Captured on camera – the final dramatic phases at Medmerry

The final dramatic stages of a £20m scheme on the West Sussex coast were captured in a BBC South news report and by two time lapse cameras  on the Environment Agency website.

The Medmerry Managed Realignment Scheme, at Selsey in West Sussex, is being carried out by Team Van Oord on behalf of the Environment Agency.

“Managed realignment” means building new defences inland from the coast and allowing a new intertidal area to form seaward of the new defences. ‘Intertidal’ refers to the land that is exposed at low tide and covered by the sea at high tide.

The time lapse cameras have captured the excavation of the breach area up to the back of the existing shingle bank.

The second stage of filming will show the removal of the existing outfall structure and excavating up to the back of the shingle bank. 
In early September at low tide the shingle bank will be removed and, as the tide rises, the sea will be allowed into the newly created wildlife habitat.

Medmerry, which is located between Selsey and Bracklesham in West Sussex, is one of the stretches of coastline most at risk of flooding in southern England

Following extensive consultation on the 2008 Pagham to East Head Coastal Defence Strategy, the managed realignment scheme became the adopted solution for Medmerry, allowing a new 300 hectare intertidal area to form seaward of the new defences.

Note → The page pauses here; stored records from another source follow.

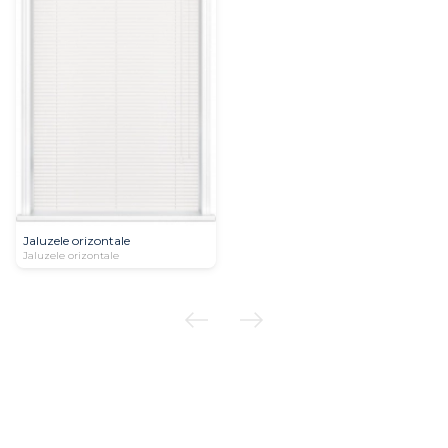
Jaluzele orizontale
Jaluzele orizontale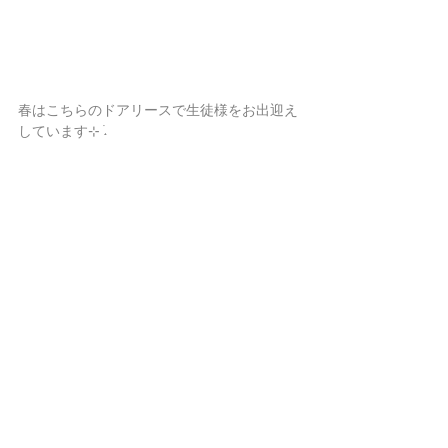
春はこちらのドアリースで生徒様をお出迎え
しています⊹ ࣪˖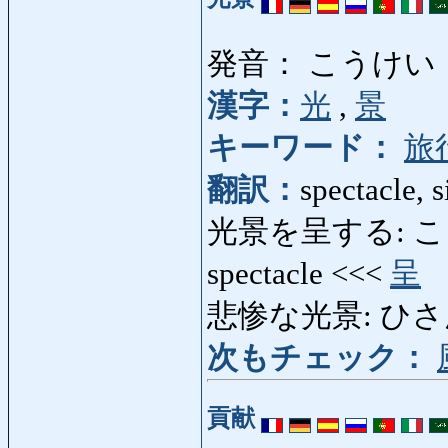
発音： こうけい
漢字：
光
,
景
キーワード：
旅
翻訳：
spectacle, s
光景を呈する: こうけ
spectacle <<<
呈
悲惨な光景: ひさんなこ
次もチェック：
貢献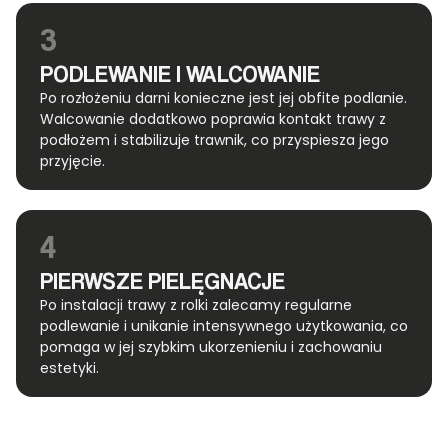
3
PODLEWANIE I WALCOWANIE
Po rozłożeniu darni konieczne jest jej obfite podlanie.
Walcowanie dodatkowo poprawia kontakt trawy z
podłożem i stabilizuje trawnik, co przyspiesza jego
przyjęcie.
4
PIERWSZE PIELĘGNACJE
Po instalacji trawy z rolki zalecamy regularne
podlewanie i unikanie intensywnego użytkowania, co
pomaga w jej szybkim ukorzenieniu i zachowaniu
estetyki.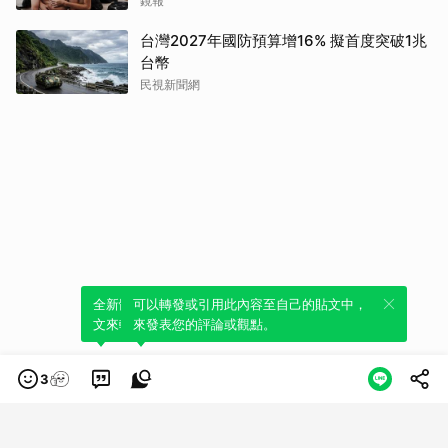
鏡報
台灣2027年國防預算增16% 擬首度突破1兆
台幣
民視新聞網
全新體驗！一鍵引用此內容，透過發布貼
可以轉發或引用此內容至自己的貼文中，
文來輕鬆表達個人立場。
來發表您的評論或觀點。
3
類別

The new defences will offer 1,000 times better flood protection for more than 300 homes and the main road into Selsey, and are designed to provide flood protection against rising sea levels over the next 100 years.

The scheme will also create important new wildlife habitat and open up new footpaths, cycleways and bridleways. The seaward area will create new intertidal and freshwater habitats to compensate for some of the losses of similar habitats as a result of flood defence works around the Solent.